Le « destin » choisi par ce responsable (?) est déjà celui qui entraîne le monde, et l'humanité avec lui, à sa perte. Nous en connaissons les lignes générales : le développement économique illimité, donc absurde (est absurde ce qui n'a pas de fin déterminée), la destruction de la nature (et pas seulement d'un environnement, qui est une nature aux ordres), la violence inhumaine de la vitesse, de la performance et de la productivité.
Des projets comme celui de l'aéroport de Notre-Dame-des-Landes, il y en a aujourd'hui des milliers de par le monde. Ce sont eux qui, sous couvert de développement économique, achèvent de rendre la terre inhabitable. Cette barbarie a un alibi en béton : le progrès. Elle traite ses adversaires en sauvages - d'ailleurs ne se réfugient-ils pas dans des cabanes (il n'y a pas de grottes dans la campagne nantaise) ?
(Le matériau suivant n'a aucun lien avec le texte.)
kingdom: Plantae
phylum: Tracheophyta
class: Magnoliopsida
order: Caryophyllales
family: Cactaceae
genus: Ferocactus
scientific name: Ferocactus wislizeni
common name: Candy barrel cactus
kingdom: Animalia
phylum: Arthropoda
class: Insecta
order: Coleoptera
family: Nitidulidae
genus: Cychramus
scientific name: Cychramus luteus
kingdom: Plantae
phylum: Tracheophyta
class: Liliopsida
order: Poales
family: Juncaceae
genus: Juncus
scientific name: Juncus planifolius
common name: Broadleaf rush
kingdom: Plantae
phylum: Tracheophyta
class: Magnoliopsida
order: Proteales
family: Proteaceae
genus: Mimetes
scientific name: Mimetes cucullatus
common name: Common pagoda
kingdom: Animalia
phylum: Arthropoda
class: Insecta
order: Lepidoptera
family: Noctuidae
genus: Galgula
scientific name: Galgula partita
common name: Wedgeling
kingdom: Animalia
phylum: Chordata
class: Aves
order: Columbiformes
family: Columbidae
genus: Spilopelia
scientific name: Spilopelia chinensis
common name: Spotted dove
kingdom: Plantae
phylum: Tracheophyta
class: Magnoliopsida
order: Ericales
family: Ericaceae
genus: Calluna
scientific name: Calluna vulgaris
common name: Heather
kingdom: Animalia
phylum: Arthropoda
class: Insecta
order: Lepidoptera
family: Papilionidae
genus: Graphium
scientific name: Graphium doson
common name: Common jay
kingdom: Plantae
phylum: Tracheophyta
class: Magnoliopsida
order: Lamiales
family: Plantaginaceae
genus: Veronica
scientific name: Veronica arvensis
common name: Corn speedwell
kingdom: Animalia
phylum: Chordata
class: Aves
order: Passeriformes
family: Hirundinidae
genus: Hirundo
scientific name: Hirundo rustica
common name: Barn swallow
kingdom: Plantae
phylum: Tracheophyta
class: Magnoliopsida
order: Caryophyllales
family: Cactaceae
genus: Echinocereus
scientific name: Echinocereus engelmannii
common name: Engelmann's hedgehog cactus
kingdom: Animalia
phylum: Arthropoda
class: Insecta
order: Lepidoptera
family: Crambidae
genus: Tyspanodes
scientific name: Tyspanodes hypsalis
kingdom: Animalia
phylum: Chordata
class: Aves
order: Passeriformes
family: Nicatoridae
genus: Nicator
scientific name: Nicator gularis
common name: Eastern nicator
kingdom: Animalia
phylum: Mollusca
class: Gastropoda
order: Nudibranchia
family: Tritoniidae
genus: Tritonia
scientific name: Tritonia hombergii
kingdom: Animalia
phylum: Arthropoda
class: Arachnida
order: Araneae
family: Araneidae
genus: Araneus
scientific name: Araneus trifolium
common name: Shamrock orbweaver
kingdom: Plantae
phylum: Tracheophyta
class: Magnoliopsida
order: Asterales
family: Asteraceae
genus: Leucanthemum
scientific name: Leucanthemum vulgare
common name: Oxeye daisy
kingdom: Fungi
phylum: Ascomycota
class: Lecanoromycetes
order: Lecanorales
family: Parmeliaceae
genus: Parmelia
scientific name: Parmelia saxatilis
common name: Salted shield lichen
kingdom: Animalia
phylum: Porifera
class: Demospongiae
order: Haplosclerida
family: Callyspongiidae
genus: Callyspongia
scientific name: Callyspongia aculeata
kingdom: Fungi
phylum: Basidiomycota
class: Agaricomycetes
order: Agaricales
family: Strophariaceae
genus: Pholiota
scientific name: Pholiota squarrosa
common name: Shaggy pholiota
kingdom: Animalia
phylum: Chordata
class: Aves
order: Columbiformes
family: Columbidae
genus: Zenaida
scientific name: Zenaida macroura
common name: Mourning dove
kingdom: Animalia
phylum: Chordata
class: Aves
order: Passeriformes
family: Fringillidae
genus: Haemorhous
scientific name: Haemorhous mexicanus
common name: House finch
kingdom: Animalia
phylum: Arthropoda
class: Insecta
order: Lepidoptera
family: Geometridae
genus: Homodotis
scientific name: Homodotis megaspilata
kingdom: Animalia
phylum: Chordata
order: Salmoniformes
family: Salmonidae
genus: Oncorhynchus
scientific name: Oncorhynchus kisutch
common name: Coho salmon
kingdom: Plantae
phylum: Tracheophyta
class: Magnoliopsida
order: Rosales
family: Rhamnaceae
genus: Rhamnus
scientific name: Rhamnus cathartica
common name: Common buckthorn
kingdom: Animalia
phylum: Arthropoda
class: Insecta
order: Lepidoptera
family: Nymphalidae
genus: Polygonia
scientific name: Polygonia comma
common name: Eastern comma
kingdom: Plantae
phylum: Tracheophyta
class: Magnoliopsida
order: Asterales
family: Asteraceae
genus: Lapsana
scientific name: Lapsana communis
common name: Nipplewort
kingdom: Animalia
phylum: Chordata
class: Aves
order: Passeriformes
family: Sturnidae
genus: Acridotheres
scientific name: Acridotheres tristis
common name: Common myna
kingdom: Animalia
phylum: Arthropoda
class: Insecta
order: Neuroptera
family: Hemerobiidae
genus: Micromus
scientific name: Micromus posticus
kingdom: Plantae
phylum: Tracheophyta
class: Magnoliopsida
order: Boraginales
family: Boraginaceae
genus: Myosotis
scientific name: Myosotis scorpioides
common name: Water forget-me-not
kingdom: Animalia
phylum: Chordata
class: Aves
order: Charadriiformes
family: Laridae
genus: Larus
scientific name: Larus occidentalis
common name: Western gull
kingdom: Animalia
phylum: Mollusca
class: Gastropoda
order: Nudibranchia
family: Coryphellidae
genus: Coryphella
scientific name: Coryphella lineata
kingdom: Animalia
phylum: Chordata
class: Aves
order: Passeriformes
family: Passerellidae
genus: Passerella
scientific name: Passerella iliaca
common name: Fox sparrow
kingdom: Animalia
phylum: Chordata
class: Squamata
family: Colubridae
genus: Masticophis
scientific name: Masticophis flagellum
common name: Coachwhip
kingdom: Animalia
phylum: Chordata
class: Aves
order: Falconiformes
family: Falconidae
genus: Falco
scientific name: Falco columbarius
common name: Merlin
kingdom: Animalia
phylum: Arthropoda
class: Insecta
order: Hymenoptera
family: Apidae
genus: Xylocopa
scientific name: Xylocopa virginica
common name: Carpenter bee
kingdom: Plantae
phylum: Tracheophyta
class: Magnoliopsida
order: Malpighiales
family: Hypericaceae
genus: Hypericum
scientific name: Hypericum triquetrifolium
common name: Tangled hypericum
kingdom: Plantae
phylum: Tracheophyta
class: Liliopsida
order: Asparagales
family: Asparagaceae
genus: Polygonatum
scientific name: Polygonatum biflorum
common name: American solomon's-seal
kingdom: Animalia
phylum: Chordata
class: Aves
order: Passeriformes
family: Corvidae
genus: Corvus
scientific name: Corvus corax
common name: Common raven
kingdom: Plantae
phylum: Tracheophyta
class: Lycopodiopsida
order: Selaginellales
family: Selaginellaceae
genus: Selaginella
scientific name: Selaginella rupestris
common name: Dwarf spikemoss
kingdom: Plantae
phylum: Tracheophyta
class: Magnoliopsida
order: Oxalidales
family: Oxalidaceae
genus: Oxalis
Il y a 40 ans, les opposants au projet d'extension d'un terrain militaire dans le Larzac étaient déjà considérés ou bien comme des doux rêveurs, ou bien comme d'inquiétants nostalgiques du passé. Cela fait des années à présent que l'armée, un peu partout en France, vend ses locaux et cède ses terrains. Qui était du côté du passé ? Et qui voyait l'avenir plus loin ?
Les responsables (?) qui se croient chargés d'une grande mission feraient bien de réfléchir aux incertitudes de l'économie. Qui avait prévu pour l'avion Concorde et pour le paquebot France une existence aussi courte ? Des quelques milliers de kilomètres de rails de TGV, combien seront encore utilisés dans 30 ans ?
Les résistants de Notre-Dame-des-Landes sont les hérauts de notre avenir. Ils ont besoin de notre sympathie et de notre soutien. Car, dans notre monde d’airain, ils ne sont pas nombreux à refuser un futur sans avenir, c'est-à-dire un destin.